→ **AIM OF THE TASK**: Filter the listing so that only lines with the word "human" remain.

→ **DATA**:
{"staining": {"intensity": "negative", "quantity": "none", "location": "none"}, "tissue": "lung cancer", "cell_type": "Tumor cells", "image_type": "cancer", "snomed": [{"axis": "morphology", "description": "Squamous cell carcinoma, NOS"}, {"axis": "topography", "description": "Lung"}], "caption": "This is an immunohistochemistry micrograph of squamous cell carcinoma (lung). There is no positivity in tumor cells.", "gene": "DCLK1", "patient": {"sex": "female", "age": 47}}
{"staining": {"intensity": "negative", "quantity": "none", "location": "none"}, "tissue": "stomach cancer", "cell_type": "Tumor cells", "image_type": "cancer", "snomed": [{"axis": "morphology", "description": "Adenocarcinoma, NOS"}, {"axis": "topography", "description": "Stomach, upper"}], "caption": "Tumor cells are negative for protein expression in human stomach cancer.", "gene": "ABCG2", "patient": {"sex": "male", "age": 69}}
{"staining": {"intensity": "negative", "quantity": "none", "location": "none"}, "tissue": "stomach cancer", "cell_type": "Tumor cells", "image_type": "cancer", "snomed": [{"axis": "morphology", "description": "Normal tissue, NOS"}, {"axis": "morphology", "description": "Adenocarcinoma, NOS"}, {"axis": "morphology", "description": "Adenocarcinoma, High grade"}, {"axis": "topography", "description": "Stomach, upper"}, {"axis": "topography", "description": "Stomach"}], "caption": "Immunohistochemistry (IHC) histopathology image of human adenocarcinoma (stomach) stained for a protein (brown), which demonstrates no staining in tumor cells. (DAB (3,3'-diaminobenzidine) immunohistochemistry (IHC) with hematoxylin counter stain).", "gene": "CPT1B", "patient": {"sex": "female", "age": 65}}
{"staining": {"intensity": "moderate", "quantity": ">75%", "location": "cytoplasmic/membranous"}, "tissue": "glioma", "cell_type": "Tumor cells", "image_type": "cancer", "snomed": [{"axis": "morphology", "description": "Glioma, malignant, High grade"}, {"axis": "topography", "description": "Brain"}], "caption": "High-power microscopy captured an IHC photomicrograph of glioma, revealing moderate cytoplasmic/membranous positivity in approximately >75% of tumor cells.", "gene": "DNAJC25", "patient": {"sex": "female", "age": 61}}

→ **ANSWER TO THIS TASK**:
{"staining": {"intensity": "negative", "quantity": "none", "location": "none"}, "tissue": "stomach cancer", "cell_type": "Tumor cells", "image_type": "cancer", "snomed": [{"axis": "morphology", "description": "Adenocarcinoma, NOS"}, {"axis": "topography", "description": "Stomach, upper"}], "caption": "Tumor cells are negative for protein expression in human stomach cancer.", "gene": "ABCG2", "patient": {"sex": "male", "age": 69}}
{"staining": {"intensity": "negative", "quantity": "none", "location": "none"}, "tissue": "stomach cancer", "cell_type": "Tumor cells", "image_type": "cancer", "snomed": [{"axis": "morphology", "description": "Normal tissue, NOS"}, {"axis": "morphology", "description": "Adenocarcinoma, NOS"}, {"axis": "morphology", "description": "Adenocarcinoma, High grade"}, {"axis": "topography", "description": "Stomach, upper"}, {"axis": "topography", "description": "Stomach"}], "caption": "Immunohistochemistry (IHC) histopathology image of human adenocarcinoma (stomach) stained for a protein (brown), which demonstrates no staining in tumor cells. (DAB (3,3'-diaminobenzidine) immunohistochemistry (IHC) with hematoxylin counter stain).", "gene": "CPT1B", "patient": {"sex": "female", "age": 65}}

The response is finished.